Licenses and adoption: Apache-2.0 as the practical norm
After DeepSeek R1, the community moved toward permissive licenses. Apache-2.0 became the default choice because it reduces legal and technical friction for companies that want to modify, integrate and deploy models in production. Unfamiliar or very restrictive licenses add barriers and slow adoption.
Tradeoffs and technical risks
Latency and variability in MoE: high average efficiency, but greater complexity in queue management and p99 latency.
Training cost vs. inference cost: optimizing a capacity ceiling (MoE teacher) and distilling it is expensive initially but efficient at scale.
Dependence on domestic hardware: it strengthens autonomy, but limited compute availability reported by some players can slow expansion.
Delivering models, infra and reproducible documentation becomes a technical competitive advantage. It's not just who has the best ROC-AUC, but who makes everything work in real conditions.
What this means for your work as a researcher or engineer
If you work on product, prioritize models you can run and maintain: start with 0.5B–30B models and a distillation strategy from a large teacher if you need higher capabilities.
If you're a researcher, explore MoE but don't ignore systems engineering: routing, balancing, quantization and testing on target hardware are as important as architecture.

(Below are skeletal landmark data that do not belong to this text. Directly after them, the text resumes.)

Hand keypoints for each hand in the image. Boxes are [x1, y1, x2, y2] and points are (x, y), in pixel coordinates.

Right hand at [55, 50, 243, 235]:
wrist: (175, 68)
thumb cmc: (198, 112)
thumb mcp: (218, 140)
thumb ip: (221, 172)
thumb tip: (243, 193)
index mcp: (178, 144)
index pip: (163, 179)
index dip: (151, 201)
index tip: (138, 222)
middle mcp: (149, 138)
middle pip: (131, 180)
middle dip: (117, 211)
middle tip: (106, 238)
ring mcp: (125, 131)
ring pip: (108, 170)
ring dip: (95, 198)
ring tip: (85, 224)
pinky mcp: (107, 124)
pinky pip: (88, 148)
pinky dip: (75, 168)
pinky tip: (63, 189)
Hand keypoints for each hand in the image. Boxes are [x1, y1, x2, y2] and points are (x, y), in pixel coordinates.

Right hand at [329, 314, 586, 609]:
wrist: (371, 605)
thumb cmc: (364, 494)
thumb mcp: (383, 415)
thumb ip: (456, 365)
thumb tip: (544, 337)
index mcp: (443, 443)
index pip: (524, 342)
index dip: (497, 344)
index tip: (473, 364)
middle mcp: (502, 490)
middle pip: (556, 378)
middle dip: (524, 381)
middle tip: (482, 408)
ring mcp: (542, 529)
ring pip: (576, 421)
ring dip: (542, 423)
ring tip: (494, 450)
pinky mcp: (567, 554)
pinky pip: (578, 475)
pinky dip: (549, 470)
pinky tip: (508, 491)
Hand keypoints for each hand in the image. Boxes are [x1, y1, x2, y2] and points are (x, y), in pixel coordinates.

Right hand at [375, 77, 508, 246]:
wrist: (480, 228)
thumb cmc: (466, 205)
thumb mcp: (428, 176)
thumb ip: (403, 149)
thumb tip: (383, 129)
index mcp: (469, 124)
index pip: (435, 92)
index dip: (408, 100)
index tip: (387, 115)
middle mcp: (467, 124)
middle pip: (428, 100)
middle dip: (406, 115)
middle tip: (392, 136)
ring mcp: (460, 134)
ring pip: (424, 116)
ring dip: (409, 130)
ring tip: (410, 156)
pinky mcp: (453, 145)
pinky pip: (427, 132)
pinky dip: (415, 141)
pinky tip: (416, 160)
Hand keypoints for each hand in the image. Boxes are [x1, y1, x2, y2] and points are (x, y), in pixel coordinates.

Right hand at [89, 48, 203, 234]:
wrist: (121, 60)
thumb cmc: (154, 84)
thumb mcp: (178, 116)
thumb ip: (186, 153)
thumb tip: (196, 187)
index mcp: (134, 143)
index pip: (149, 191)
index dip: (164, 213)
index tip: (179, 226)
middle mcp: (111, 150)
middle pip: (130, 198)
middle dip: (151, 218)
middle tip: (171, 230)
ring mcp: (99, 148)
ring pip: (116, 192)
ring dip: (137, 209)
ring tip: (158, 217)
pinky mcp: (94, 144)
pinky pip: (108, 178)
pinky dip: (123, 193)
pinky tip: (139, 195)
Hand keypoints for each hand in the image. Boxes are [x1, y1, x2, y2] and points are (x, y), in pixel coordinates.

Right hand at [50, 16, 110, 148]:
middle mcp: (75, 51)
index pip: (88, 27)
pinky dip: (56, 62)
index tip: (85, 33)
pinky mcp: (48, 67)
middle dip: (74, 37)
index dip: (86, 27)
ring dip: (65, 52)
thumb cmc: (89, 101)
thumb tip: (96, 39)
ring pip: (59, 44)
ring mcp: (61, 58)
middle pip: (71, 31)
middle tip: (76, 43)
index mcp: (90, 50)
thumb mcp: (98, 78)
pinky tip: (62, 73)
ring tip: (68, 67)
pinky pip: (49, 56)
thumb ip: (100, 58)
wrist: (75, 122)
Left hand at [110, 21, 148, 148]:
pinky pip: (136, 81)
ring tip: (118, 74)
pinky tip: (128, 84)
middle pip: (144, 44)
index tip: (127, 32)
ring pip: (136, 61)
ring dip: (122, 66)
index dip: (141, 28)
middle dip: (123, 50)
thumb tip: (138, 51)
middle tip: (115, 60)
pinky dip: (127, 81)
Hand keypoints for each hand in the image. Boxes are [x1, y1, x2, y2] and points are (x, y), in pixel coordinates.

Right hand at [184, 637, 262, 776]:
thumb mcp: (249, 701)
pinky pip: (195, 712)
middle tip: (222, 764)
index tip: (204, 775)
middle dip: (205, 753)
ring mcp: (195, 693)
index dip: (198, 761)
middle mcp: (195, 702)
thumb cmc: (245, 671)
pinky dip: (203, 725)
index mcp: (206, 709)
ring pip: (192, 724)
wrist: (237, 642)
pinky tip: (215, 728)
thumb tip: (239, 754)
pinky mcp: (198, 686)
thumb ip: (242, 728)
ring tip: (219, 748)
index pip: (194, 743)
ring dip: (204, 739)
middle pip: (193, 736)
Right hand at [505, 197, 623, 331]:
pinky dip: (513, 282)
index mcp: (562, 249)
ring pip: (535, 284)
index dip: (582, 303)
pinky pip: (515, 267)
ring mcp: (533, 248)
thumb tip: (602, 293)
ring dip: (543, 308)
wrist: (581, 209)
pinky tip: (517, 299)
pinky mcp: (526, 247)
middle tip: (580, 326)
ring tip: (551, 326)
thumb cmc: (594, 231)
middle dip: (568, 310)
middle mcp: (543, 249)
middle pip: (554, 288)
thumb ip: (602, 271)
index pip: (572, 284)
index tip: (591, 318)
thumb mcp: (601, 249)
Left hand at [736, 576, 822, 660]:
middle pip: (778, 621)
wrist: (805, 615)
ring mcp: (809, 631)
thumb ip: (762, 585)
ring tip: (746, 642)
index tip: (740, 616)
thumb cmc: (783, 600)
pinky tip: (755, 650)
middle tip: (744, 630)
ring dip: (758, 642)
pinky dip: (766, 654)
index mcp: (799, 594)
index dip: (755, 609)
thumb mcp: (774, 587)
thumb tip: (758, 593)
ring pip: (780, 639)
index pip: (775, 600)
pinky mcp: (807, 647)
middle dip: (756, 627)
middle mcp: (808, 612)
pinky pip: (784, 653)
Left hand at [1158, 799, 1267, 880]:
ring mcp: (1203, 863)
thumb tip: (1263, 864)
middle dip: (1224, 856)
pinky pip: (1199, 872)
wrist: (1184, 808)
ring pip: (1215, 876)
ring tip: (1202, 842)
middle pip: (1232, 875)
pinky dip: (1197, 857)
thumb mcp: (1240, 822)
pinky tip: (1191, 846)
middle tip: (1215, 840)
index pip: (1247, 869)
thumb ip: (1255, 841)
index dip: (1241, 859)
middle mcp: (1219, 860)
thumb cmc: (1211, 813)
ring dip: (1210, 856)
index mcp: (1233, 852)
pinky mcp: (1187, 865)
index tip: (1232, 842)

If you handle policy or procurement, value stacks that include reproducibility, permissive licenses (Apache-2.0) and day-zero support on target hardware to reduce adoption risk.
Final reflection
The story unfolding in China isn't a technical monologue about raw performance. It's a conversation between architecture, compute economics and real operations. In practice, that means open architectures, modal diversification and integration with domestic hardware are not just local tactics: they're strategies to make AI usable, sustainable and governable in the real world.